Single by EliZe

from the album In Control
- Released: October 18, 2004
- Recorded: 2004 H&L Studio, Copenhagen, DK
- Genre: Europop
- Length: 3:15
- Label: Spinnin' Records
- Songwriter(s): Peter Hartmann Jan Langhoff Linda Holmberg
- Producer(s): Peter Hartmann Jan Langhoff

EliZe singles chronology
|  | "Shake" (2004) | "Automatic (I'm Talking to You)" (2005) |

= Shake (EliZe song) =

"Shake" is a Europop song written by the Peter Hartmann, Jan Langhoff and Linda Holmberg and recorded by the Dutch singer EliZe. The song was released as EliZe's first single from her debut album In Control, which was released in October 2006 in the Benelux. It was produced by Peter Hartmann and Jan Langhoff and was made "Dancesmash" by Radio 538. The single spent 5 weeks in the Dutch Top 40 and peaked at number 32.

==Music video==

Directed by Robert Brouwers, the music video for "Shake" was released prior to the single's commercial release. Shot in a discotheek in her home country The Netherlands, EliZe appears dancing with her background dancers, performing a sensual choreography. EliZe is sexy in the style of Britney Spears, while she keeps on dancing and singing throughout the video.

==Review==

Review by Artistopia Music:

If you're familiar with the song "Put the Needle on It" by Dannii Minogue, you are going to be shocked by the ripped off rhythm, bass, melody, vocal quality, and even lyrical concept of this song! It's unbelievable. But it's a good funky dance tune, and the remix is a heavy and melodic trance track that doesn't focus so much on the vocal. You get an edit and extended version of the original mix, and edit and extended version of the trance mix, and an instrumental karaoke mix.

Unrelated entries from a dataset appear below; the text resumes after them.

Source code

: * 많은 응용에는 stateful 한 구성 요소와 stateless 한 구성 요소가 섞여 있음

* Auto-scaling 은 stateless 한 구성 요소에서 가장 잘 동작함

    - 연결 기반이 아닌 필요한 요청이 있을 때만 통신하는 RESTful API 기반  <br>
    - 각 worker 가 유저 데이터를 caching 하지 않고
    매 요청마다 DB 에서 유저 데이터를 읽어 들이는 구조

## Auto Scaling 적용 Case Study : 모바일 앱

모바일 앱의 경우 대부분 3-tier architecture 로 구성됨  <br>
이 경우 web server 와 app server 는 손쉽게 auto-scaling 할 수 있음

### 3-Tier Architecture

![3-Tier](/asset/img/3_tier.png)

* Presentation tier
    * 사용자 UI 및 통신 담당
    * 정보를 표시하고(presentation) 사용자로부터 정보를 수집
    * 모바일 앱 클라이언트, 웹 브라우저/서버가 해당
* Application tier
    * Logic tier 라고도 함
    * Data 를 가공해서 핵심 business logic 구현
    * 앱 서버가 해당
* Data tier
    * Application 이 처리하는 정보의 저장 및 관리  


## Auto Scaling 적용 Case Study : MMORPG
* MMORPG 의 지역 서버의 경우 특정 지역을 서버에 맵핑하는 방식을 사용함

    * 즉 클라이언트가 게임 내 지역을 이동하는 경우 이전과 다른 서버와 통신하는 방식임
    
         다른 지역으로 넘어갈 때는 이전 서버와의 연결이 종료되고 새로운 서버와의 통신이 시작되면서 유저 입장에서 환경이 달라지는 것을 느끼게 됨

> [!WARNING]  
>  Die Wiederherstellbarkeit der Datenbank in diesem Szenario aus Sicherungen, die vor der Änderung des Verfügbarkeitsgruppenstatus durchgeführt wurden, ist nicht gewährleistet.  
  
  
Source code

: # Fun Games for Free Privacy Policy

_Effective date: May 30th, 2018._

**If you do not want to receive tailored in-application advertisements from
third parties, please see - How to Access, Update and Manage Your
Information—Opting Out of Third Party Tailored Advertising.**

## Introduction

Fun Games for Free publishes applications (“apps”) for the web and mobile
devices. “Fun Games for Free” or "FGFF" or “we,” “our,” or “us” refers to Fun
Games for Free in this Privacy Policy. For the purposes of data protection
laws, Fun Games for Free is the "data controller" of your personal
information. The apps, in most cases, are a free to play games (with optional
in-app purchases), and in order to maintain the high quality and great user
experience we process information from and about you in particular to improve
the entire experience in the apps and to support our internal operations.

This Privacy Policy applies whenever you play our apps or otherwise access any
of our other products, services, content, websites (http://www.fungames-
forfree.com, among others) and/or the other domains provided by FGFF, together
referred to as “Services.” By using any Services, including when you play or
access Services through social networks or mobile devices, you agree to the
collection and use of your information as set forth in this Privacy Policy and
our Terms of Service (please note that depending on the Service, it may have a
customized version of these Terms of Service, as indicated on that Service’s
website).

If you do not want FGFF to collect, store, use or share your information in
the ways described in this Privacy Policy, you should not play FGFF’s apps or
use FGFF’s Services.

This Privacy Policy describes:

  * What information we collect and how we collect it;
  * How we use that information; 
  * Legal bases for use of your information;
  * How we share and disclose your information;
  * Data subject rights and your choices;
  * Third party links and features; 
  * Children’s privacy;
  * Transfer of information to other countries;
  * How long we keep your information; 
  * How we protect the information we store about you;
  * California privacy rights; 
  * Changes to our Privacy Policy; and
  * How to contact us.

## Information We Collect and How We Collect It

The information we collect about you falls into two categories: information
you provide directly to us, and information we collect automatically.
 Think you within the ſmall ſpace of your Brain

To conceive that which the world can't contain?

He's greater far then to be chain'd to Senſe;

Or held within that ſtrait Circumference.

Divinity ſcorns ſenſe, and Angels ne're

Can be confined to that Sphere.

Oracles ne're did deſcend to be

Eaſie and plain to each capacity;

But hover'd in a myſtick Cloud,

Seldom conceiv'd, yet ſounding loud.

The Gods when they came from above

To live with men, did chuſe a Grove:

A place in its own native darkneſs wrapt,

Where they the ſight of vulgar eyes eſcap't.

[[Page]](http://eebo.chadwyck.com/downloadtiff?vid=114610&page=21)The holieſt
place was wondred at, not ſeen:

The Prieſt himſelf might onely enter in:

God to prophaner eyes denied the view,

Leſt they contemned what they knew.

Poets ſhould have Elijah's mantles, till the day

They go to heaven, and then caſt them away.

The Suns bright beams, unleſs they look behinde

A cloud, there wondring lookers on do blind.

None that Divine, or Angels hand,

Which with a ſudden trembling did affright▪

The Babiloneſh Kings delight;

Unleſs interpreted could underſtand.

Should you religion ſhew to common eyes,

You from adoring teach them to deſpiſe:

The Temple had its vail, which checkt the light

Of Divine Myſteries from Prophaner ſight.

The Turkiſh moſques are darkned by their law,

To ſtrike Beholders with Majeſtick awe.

==Formats and track listings==

"Shake" was released on October 18, 2004 in the Netherlands. On May 17, 2005, the CD single was released in the U.S. with the vinyl single appearing on May 23, 2005.

Dutch CD single

1. "Shake" [radio edit] – 3:15
2. "Shake" [extended edit] – 6:31
3. "Shake" [remix] – 3:55
4. "Shake" [club mix] – 7:43
5. "Shake" [karaoke version] - 3:30
6. "Shake" [enhanced video] – 3:13

US CD single
1. "Shake" [radio edit] – 3:14
2. "Shake" [remix] – 3:52
3. "Shake" [extended edit] – 6:29
4. "Shake" [club mix] – 7:42
5. "Shake" [karaoke version] – 3:28

US (promo) vinyl single
Side 1
1. "Shake" [extended edit] – 6:29
2. "Shake" [radio edit] – 3:14
Side 2
1. "Shake" [club mix] – 7:42
2. "Shake" [remix] – 3:52

==Charts==

| Chart (2004) | Peak position |
|---|---|
| Dutch Top 40 | 32 |

==Personnel==

- Track 3 & 4 (CD single) produced by Matina Productions.
- Published by: T.G. Publishing/Mundo Music/Music Allstars.
- Styling: Moon V., Paul Warmer, Tov Jewels, It Store (Laren), The Factory, Kiki Riki, Next Issue (Amstelveen), Hip (Amsterdam) & DS Fashion
- Hairstyling & make-up: Jedidjah Kuijten.
- Photos: Priscilla Laurens.
- Video director: Robert Brouwers.
- Video location: PV Showservice.
- Choreography: Angelique Versnel (who is best known for her role in Alice Deejay).
- Mastering by: AR Digital Mastering.
- Distributed in the Netherlands by BMG.